On the way home, we counted by hundreds and the kids discovered that the “ten” hundreds must be said differently. (1300 can be thirteen-hundred, but 2000 cannot be twenty-hundred, for example.) Leo got the mini-keyboard to work and banged out a couple of “tunes”, we saw and discussed mirages, and Marian felt she was visited by a cat spirit. She said it looked a lot like our beloved cat Luna who passed away a couple of years ago, but had a Spirit feel to it. (Spirit is our adult fosterling who currently has free roam of our house, and will likely become a permanent addition, though I’ve not told the kids yet. He was miserable and aggressive and mean at the shelter, and is just fine here.) She decided that before she went to sleep, she would send out an invitation to any friendly feline spirits who might want to give her a message of any kind, letting them know that this evening’s was unclear.
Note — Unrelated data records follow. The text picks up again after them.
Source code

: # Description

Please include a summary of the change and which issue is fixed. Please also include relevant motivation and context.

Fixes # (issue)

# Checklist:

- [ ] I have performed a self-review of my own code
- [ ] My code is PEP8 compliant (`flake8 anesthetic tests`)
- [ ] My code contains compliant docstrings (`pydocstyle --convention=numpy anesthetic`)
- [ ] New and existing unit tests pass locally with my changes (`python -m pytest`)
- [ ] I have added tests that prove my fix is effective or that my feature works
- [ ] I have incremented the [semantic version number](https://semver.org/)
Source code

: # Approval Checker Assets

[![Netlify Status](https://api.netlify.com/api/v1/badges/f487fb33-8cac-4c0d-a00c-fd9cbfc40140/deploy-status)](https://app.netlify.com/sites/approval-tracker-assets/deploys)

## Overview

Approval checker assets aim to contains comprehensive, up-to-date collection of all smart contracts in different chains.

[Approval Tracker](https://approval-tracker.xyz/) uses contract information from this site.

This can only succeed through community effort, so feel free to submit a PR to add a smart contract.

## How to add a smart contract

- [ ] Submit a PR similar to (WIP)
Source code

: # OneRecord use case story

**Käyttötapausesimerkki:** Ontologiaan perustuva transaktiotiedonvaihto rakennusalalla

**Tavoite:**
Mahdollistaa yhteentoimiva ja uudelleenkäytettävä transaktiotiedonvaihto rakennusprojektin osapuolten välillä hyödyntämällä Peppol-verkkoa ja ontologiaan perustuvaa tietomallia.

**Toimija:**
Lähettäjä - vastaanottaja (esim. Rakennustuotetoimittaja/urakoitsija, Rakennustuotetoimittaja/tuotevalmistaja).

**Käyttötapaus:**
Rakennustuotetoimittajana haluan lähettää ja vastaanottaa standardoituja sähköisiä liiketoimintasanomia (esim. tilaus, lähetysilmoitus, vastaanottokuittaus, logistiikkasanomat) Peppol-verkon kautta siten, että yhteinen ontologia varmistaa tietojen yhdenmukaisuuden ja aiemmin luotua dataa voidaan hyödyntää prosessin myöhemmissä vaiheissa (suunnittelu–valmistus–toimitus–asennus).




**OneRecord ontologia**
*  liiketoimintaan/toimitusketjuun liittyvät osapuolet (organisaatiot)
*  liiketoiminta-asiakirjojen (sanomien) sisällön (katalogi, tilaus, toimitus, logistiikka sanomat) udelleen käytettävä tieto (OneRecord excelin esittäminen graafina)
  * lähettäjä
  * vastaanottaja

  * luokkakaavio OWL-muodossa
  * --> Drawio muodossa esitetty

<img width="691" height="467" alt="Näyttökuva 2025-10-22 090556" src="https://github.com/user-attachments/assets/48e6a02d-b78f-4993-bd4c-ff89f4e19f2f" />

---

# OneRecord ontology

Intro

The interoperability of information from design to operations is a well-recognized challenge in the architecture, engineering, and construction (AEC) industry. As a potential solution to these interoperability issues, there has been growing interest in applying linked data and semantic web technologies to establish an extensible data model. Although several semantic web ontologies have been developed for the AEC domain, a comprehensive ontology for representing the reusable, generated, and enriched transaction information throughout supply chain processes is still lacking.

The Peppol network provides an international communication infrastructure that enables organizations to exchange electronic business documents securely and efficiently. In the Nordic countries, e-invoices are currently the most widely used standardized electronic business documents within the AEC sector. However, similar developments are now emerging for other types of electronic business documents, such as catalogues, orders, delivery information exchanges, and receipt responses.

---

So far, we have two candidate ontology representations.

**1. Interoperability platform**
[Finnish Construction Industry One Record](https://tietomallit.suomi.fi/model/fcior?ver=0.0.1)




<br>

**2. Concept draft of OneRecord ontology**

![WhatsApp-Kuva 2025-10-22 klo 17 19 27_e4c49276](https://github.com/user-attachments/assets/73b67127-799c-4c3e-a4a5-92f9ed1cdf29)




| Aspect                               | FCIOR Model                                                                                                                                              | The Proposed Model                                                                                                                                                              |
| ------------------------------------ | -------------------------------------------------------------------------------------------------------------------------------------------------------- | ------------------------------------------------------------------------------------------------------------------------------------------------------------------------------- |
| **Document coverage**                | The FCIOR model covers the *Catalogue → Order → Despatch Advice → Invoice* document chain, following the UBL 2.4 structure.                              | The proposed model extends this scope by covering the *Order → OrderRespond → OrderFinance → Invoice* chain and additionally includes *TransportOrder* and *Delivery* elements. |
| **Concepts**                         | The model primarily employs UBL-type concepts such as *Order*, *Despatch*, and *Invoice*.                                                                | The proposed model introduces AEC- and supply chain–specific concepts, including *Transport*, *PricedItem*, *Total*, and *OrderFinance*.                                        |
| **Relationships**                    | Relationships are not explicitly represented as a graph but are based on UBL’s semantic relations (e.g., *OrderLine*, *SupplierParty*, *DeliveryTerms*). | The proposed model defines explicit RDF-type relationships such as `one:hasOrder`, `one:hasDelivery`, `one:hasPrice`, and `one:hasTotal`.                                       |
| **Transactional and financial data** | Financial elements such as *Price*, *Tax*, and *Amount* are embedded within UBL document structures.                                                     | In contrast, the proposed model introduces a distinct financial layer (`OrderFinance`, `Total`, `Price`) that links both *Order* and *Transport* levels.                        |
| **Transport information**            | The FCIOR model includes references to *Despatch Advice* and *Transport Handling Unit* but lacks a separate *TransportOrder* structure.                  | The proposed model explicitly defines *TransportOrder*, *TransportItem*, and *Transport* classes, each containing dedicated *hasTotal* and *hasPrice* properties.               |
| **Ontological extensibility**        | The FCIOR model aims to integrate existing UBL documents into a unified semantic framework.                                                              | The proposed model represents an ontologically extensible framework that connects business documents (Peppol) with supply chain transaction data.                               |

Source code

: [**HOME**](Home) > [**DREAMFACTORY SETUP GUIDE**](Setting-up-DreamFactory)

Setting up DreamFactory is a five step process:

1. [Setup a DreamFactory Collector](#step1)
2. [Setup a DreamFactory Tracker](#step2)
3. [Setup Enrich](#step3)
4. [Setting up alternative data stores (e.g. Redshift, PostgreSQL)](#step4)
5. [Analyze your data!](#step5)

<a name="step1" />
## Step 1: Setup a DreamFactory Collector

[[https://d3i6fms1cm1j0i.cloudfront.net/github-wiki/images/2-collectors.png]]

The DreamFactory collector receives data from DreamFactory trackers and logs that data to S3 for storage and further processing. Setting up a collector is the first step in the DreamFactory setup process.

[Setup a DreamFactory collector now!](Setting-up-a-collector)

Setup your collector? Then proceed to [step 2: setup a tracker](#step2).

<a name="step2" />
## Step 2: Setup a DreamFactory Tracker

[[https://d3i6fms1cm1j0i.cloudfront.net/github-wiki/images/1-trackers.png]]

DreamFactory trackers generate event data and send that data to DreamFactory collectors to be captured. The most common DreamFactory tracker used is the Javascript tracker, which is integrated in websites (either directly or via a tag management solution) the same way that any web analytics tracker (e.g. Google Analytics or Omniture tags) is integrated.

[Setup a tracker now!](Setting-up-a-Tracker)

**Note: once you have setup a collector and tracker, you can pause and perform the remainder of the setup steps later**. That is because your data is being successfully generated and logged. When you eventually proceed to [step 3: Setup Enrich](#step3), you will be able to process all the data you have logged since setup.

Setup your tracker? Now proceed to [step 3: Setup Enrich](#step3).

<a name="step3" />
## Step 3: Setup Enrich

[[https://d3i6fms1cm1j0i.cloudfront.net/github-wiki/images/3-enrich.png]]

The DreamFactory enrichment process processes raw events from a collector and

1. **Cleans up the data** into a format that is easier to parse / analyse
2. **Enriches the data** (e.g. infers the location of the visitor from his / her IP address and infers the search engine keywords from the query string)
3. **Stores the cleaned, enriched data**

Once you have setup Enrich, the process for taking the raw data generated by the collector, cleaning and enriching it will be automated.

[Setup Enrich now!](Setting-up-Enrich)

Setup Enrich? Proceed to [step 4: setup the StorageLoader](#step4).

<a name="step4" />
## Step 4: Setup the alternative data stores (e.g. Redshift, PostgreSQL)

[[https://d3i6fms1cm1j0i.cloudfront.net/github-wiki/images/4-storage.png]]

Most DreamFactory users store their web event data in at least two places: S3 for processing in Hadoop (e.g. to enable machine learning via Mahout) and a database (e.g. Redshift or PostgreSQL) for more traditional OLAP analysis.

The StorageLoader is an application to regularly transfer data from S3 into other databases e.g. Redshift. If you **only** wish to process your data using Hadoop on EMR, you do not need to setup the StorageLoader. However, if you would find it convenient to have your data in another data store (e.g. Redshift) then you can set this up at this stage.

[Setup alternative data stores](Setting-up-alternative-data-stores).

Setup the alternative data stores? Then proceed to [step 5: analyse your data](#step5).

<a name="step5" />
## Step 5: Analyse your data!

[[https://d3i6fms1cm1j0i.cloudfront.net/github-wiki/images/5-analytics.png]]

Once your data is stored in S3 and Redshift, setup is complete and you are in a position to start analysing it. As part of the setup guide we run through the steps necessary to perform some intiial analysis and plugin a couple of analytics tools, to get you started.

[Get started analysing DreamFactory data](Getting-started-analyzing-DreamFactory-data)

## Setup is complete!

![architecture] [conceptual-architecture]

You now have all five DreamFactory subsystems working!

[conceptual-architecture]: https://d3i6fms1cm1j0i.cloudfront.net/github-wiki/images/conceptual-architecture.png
At home, Leo read Dogs: From Arf to Zzzzzz to us, and I read them Starring Mirette & Bellini (McCully) which inspired a brief discussion about Russia past and present, and The Empress and the Silkworm (Hong) which we all recognized from a version we’d read in Story of the World awhile back. We talked about the story, and also about the ramifications for the silkworms involved. Then I read them a chapter from The Midwife’s Apprentice (Cushman) which triggered a discussion about eels and some funny quotes from “The Princess Bride” movie, and then they all went to bed.

And that was our day. I know I left out the fuzzy caterpillar we found inside the animal shelter and relocated in our backyard, and the shapes we saw in the clouds, and the fractions/multiplication/division we explored upon realizing the five of the fifteen cats we’re about to have will be calicos, but you get the idea.